__Instruction__:
Could you transcribe every record below exactly as it stands?

== Segment start ==

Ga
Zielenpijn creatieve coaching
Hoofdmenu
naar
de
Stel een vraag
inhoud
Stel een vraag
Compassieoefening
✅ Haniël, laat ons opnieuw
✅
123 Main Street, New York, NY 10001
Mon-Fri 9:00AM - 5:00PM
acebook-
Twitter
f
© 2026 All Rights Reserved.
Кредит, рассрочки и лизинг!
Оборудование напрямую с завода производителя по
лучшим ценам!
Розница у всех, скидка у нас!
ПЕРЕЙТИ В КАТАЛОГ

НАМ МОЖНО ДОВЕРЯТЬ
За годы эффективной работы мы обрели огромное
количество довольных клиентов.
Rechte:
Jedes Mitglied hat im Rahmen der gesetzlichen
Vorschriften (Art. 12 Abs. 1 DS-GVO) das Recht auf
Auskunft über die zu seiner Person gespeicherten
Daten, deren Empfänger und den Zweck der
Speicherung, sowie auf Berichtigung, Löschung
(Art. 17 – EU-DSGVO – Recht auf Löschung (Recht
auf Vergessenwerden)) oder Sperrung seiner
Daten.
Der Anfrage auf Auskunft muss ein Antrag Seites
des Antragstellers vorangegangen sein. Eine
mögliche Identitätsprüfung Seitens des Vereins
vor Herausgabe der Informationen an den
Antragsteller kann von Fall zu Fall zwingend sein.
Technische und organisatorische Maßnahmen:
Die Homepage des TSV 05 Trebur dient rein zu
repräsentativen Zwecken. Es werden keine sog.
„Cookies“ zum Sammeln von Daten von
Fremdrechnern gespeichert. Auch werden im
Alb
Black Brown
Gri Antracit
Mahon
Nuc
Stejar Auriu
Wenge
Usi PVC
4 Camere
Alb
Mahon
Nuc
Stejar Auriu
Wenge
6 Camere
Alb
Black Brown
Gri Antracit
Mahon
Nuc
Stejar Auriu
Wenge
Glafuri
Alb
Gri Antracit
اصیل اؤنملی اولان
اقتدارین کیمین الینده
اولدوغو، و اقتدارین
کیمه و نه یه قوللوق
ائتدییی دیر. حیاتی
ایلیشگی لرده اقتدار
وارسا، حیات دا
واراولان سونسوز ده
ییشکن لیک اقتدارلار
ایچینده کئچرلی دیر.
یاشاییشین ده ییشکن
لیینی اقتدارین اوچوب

== Segment end ==

__Answer box__:
Ga
Zielenpijn creatieve coaching
Hoofdmenu
naar
de
Stel een vraag
inhoud
Stel een vraag
Compassieoefening
✅ Haniël, laat ons opnieuw
✅
123 Main Street, New York, NY 10001
Mon-Fri 9:00AM - 5:00PM
acebook-
Twitter
f
© 2026 All Rights Reserved.
Кредит, рассрочки и лизинг!
Оборудование напрямую с завода производителя по
лучшим ценам!
Розница у всех, скидка у нас!
ПЕРЕЙТИ В КАТАЛОГ

НАМ МОЖНО ДОВЕРЯТЬ
За годы эффективной работы мы обрели огромное
количество довольных клиентов.
Rechte:
Jedes Mitglied hat im Rahmen der gesetzlichen
Vorschriften (Art. 12 Abs. 1 DS-GVO) das Recht auf
Auskunft über die zu seiner Person gespeicherten
Daten, deren Empfänger und den Zweck der
Speicherung, sowie auf Berichtigung, Löschung
(Art. 17 – EU-DSGVO – Recht auf Löschung (Recht
auf Vergessenwerden)) oder Sperrung seiner
Daten.
Der Anfrage auf Auskunft muss ein Antrag Seites
des Antragstellers vorangegangen sein. Eine
mögliche Identitätsprüfung Seitens des Vereins
vor Herausgabe der Informationen an den
Antragsteller kann von Fall zu Fall zwingend sein.
Technische und organisatorische Maßnahmen:
Die Homepage des TSV 05 Trebur dient rein zu
repräsentativen Zwecken. Es werden keine sog.
„Cookies“ zum Sammeln von Daten von
Fremdrechnern gespeichert. Auch werden im
Alb
Black Brown
Gri Antracit
Mahon
Nuc
Stejar Auriu
Wenge
Usi PVC
4 Camere
Alb
Mahon
Nuc
Stejar Auriu
Wenge
6 Camere
Alb
Black Brown
Gri Antracit
Mahon
Nuc
Stejar Auriu
Wenge
Glafuri
Alb
Gri Antracit
اصیل اؤنملی اولان
اقتدارین کیمین الینده
اولدوغو، و اقتدارین
کیمه و نه یه قوللوق
ائتدییی دیر. حیاتی
ایلیشگی لرده اقتدار
وارسا، حیات دا
واراولان سونسوز ده
ییشکن لیک اقتدارلار
ایچینده کئچرلی دیر.
یاشاییشین ده ییشکن
لیینی اقتدارین اوچوب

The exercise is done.